*** Block opens ***
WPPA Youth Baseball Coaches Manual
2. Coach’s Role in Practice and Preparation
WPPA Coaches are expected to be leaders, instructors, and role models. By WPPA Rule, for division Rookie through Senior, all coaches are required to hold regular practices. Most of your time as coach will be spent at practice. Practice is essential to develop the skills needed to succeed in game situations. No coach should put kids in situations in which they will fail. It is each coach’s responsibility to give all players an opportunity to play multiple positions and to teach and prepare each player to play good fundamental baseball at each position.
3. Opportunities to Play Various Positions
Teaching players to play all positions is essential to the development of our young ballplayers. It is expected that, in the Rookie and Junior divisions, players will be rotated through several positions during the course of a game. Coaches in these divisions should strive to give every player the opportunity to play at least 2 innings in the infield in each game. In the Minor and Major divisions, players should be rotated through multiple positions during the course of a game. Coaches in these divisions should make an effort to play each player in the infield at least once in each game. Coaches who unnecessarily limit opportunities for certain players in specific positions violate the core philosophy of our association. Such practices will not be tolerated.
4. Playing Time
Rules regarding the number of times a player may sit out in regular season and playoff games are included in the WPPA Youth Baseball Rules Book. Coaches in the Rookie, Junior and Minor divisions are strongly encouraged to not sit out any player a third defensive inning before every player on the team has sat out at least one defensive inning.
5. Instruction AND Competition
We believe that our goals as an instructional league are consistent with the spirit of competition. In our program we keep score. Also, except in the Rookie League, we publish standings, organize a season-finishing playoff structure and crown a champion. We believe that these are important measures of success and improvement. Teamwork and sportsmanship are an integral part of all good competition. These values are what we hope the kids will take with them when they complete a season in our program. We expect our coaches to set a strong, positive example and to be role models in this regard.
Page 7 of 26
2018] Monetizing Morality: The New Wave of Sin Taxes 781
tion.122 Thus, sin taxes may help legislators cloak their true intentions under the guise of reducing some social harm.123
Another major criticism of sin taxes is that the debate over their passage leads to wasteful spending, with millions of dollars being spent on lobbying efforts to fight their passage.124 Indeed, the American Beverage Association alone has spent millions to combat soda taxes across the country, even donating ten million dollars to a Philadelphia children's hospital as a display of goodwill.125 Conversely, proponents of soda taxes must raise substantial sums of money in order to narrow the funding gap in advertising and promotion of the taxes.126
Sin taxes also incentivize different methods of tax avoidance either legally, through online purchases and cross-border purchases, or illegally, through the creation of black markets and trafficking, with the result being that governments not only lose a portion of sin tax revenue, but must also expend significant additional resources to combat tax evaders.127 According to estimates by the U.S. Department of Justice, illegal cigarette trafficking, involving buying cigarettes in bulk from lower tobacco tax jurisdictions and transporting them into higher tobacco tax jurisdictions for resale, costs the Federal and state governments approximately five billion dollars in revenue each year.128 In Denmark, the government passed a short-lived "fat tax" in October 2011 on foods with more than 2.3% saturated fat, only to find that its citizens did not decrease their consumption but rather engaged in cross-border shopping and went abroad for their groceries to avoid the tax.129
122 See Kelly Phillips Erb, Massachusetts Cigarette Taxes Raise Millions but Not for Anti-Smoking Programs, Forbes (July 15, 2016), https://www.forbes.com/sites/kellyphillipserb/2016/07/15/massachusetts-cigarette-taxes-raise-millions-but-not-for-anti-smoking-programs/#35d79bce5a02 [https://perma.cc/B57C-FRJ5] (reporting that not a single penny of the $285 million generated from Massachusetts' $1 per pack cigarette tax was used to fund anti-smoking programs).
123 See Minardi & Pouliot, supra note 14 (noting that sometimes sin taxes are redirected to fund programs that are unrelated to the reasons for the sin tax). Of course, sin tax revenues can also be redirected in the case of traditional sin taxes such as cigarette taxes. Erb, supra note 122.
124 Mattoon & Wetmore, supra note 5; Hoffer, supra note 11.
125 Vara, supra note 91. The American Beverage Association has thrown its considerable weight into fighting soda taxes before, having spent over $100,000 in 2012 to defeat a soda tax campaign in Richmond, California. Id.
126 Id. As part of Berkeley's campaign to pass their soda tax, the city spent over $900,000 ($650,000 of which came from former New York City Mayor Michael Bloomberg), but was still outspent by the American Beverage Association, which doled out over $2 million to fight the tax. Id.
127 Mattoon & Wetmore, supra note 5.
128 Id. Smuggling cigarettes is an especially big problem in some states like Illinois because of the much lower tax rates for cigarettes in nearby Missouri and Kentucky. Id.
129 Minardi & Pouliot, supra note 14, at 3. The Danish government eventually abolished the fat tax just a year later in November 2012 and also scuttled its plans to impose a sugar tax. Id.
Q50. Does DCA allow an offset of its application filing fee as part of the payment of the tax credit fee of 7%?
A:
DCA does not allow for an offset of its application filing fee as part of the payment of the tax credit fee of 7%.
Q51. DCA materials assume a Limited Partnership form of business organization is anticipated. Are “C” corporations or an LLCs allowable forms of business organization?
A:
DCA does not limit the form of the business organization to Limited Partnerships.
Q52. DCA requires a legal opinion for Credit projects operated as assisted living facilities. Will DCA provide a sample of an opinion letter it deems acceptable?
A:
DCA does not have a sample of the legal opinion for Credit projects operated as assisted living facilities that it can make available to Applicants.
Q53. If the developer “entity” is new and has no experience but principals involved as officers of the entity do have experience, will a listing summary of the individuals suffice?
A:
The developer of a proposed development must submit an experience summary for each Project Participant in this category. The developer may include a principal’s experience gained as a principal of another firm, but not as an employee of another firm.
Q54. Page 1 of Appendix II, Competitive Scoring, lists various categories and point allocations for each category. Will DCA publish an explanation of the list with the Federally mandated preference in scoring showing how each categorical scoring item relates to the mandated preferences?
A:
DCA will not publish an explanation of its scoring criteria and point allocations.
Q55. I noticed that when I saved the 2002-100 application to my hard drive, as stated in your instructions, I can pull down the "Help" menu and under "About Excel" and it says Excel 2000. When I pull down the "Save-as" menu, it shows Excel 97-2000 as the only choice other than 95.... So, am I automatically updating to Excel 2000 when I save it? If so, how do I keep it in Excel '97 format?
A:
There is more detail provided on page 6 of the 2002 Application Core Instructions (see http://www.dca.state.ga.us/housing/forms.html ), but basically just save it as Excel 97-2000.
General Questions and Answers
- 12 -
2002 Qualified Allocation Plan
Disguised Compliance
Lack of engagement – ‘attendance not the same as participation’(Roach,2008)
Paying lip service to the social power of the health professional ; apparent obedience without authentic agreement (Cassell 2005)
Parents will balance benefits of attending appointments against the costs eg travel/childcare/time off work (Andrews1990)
*** Block closes ***
● **What the task asks**: Transcribe all the data word for word, as it appears above.

● **Output**:
WPPA Youth Baseball Coaches Manual
2. Coach’s Role in Practice and Preparation
WPPA Coaches are expected to be leaders, instructors, and role models. By WPPA Rule, for division Rookie through Senior, all coaches are required to hold regular practices. Most of your time as coach will be spent at practice. Practice is essential to develop the skills needed to succeed in game situations. No coach should put kids in situations in which they will fail. It is each coach’s responsibility to give all players an opportunity to play multiple positions and to teach and prepare each player to play good fundamental baseball at each position.
3. Opportunities to Play Various Positions
Teaching players to play all positions is essential to the development of our young ballplayers. It is expected that, in the Rookie and Junior divisions, players will be rotated through several positions during the course of a game. Coaches in these divisions should strive to give every player the opportunity to play at least 2 innings in the infield in each game. In the Minor and Major divisions, players should be rotated through multiple positions during the course of a game. Coaches in these divisions should make an effort to play each player in the infield at least once in each game. Coaches who unnecessarily limit opportunities for certain players in specific positions violate the core philosophy of our association. Such practices will not be tolerated.
4. Playing Time
Rules regarding the number of times a player may sit out in regular season and playoff games are included in the WPPA Youth Baseball Rules Book. Coaches in the Rookie, Junior and Minor divisions are strongly encouraged to not sit out any player a third defensive inning before every player on the team has sat out at least one defensive inning.
5. Instruction AND Competition
We believe that our goals as an instructional league are consistent with the spirit of competition. In our program we keep score. Also, except in the Rookie League, we publish standings, organize a season-finishing playoff structure and crown a champion. We believe that these are important measures of success and improvement. Teamwork and sportsmanship are an integral part of all good competition. These values are what we hope the kids will take with them when they complete a season in our program. We expect our coaches to set a strong, positive example and to be role models in this regard.
Page 7 of 26
2018] Monetizing Morality: The New Wave of Sin Taxes 781
tion.122 Thus, sin taxes may help legislators cloak their true intentions under the guise of reducing some social harm.123
Another major criticism of sin taxes is that the debate over their passage leads to wasteful spending, with millions of dollars being spent on lobbying efforts to fight their passage.124 Indeed, the American Beverage Association alone has spent millions to combat soda taxes across the country, even donating ten million dollars to a Philadelphia children's hospital as a display of goodwill.125 Conversely, proponents of soda taxes must raise substantial sums of money in order to narrow the funding gap in advertising and promotion of the taxes.126
Sin taxes also incentivize different methods of tax avoidance either legally, through online purchases and cross-border purchases, or illegally, through the creation of black markets and trafficking, with the result being that governments not only lose a portion of sin tax revenue, but must also expend significant additional resources to combat tax evaders.127 According to estimates by the U.S. Department of Justice, illegal cigarette trafficking, involving buying cigarettes in bulk from lower tobacco tax jurisdictions and transporting them into higher tobacco tax jurisdictions for resale, costs the Federal and state governments approximately five billion dollars in revenue each year.128 In Denmark, the government passed a short-lived "fat tax" in October 2011 on foods with more than 2.3% saturated fat, only to find that its citizens did not decrease their consumption but rather engaged in cross-border shopping and went abroad for their groceries to avoid the tax.129
122 See Kelly Phillips Erb, Massachusetts Cigarette Taxes Raise Millions but Not for Anti-Smoking Programs, Forbes (July 15, 2016), https://www.forbes.com/sites/kellyphillipserb/2016/07/15/massachusetts-cigarette-taxes-raise-millions-but-not-for-anti-smoking-programs/#35d79bce5a02 [https://perma.cc/B57C-FRJ5] (reporting that not a single penny of the $285 million generated from Massachusetts' $1 per pack cigarette tax was used to fund anti-smoking programs).
123 See Minardi & Pouliot, supra note 14 (noting that sometimes sin taxes are redirected to fund programs that are unrelated to the reasons for the sin tax). Of course, sin tax revenues can also be redirected in the case of traditional sin taxes such as cigarette taxes. Erb, supra note 122.
124 Mattoon & Wetmore, supra note 5; Hoffer, supra note 11.
125 Vara, supra note 91. The American Beverage Association has thrown its considerable weight into fighting soda taxes before, having spent over $100,000 in 2012 to defeat a soda tax campaign in Richmond, California. Id.
126 Id. As part of Berkeley's campaign to pass their soda tax, the city spent over $900,000 ($650,000 of which came from former New York City Mayor Michael Bloomberg), but was still outspent by the American Beverage Association, which doled out over $2 million to fight the tax. Id.
127 Mattoon & Wetmore, supra note 5.
128 Id. Smuggling cigarettes is an especially big problem in some states like Illinois because of the much lower tax rates for cigarettes in nearby Missouri and Kentucky. Id.
129 Minardi & Pouliot, supra note 14, at 3. The Danish government eventually abolished the fat tax just a year later in November 2012 and also scuttled its plans to impose a sugar tax. Id.
Q50. Does DCA allow an offset of its application filing fee as part of the payment of the tax credit fee of 7%?
A:
DCA does not allow for an offset of its application filing fee as part of the payment of the tax credit fee of 7%.
Q51. DCA materials assume a Limited Partnership form of business organization is anticipated. Are “C” corporations or an LLCs allowable forms of business organization?
A:
DCA does not limit the form of the business organization to Limited Partnerships.
Q52. DCA requires a legal opinion for Credit projects operated as assisted living facilities. Will DCA provide a sample of an opinion letter it deems acceptable?
A:
DCA does not have a sample of the legal opinion for Credit projects operated as assisted living facilities that it can make available to Applicants.
Q53. If the developer “entity” is new and has no experience but principals involved as officers of the entity do have experience, will a listing summary of the individuals suffice?
A:
The developer of a proposed development must submit an experience summary for each Project Participant in this category. The developer may include a principal’s experience gained as a principal of another firm, but not as an employee of another firm.
Q54. Page 1 of Appendix II, Competitive Scoring, lists various categories and point allocations for each category. Will DCA publish an explanation of the list with the Federally mandated preference in scoring showing how each categorical scoring item relates to the mandated preferences?
A:
DCA will not publish an explanation of its scoring criteria and point allocations.
Q55. I noticed that when I saved the 2002-100 application to my hard drive, as stated in your instructions, I can pull down the "Help" menu and under "About Excel" and it says Excel 2000. When I pull down the "Save-as" menu, it shows Excel 97-2000 as the only choice other than 95.... So, am I automatically updating to Excel 2000 when I save it? If so, how do I keep it in Excel '97 format?
A:
There is more detail provided on page 6 of the 2002 Application Core Instructions (see http://www.dca.state.ga.us/housing/forms.html ), but basically just save it as Excel 97-2000.
General Questions and Answers
- 12 -
2002 Qualified Allocation Plan
Disguised Compliance
Lack of engagement – ‘attendance not the same as participation’(Roach,2008)
Paying lip service to the social power of the health professional ; apparent obedience without authentic agreement (Cassell 2005)
Parents will balance benefits of attending appointments against the costs eg travel/childcare/time off work (Andrews1990)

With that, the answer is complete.